I looked into her tricolored eyes; a ring of blue, silver, and an inner ring of lights as if light could be a color. "What do you mean?"
"We are outside faerie. That limits me as a healer. We stand in a building of metal and glass, a man-made structure. That also limits my powers. The longer the injury stays untended, the harder it will be for me to do anything for it."
I turned to Dr. Sang. "You heard her, doctor. You need to let my healer do her job."
"I could remove him from the room," Frost said.
"I'm not sure we can allow that," Officer Brewer said, sounding uncertain.
"How would you remove him?" Officer Kent asked.
"Good question," Officer Brewer said. "We can't really condone violence against the doctors."
"We don't need violence," Rhys said. He nuzzled my ear, playing with my hair. That one small touch made me shiver a little.
I turned so I could see his face more clearly. "Wouldn't that be unethical, too?" I asked.

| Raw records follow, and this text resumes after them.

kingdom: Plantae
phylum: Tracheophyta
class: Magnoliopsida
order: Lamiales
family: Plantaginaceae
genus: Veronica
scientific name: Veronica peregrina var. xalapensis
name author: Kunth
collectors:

"Do you really want Doyle to look like me? I know he doesn't want to lose an eye. It plays hell with your depth perception." He smiled and tried to make it a joke, but there was a bitterness to it that no smile could hide.
I kissed the bow of his mouth. He had one of the most beautiful mouths of all the men. Pouting and full, it softened the boyish handsomeness of his face into something more sensual.
He pushed me away, toward the doctor. "The doctor doesn't understand, and we don't have time to talk it to death, Merry."
"Um," Officer Brewer said, "what are you planning to do, Princess Meredith? I mean…" He looked at his partner. It was obvious that they felt out of their depth. Truthfully, I was surprised that there weren't more police here already. There were uniforms at the door, but no detectives, no higher echelon. It was almost as if the top brass was afraid of us right now. Not afraid of the danger. They were police; it was what they did. But afraid of the politics.
By now the rumors had spread. Goddess knew that King Taranis attacking Princess Meredith was juicy enough. But stories have a tendency to grow in the telling. Who knew what the police had been told by now? This case wasn't just a hot one, it was a potential career killer. Think about it—letting Princess Meredith get killed or having King Taranis injured on your watch. Either way, you were screwed.
"Doctor Sang," I said.
He turned to me, still frowning angrily. "I don't care how many policemen back you on this, there are too many people in this room for effective treatment."
I closed my eyes and let out a breath. Most humans have to do something to conjure magic. I spent most of my life shielding so I didn't perform magic by accident. Before my hands of power had come to me, just months ago, I spent time trying not to be distracted by passing spirits, small everyday wonders. Now all the practice keeping things out helped me keep things in, because my natural talents—as maybe my genetic heritage—had been kicked up a notch along with everything else.
Rhys said, "Stand back, boys."
The men moved back, and moved the two police officers with them. They gave the doctor and me a small circle of space. He glanced at them, eyes puzzled. "What's going on?"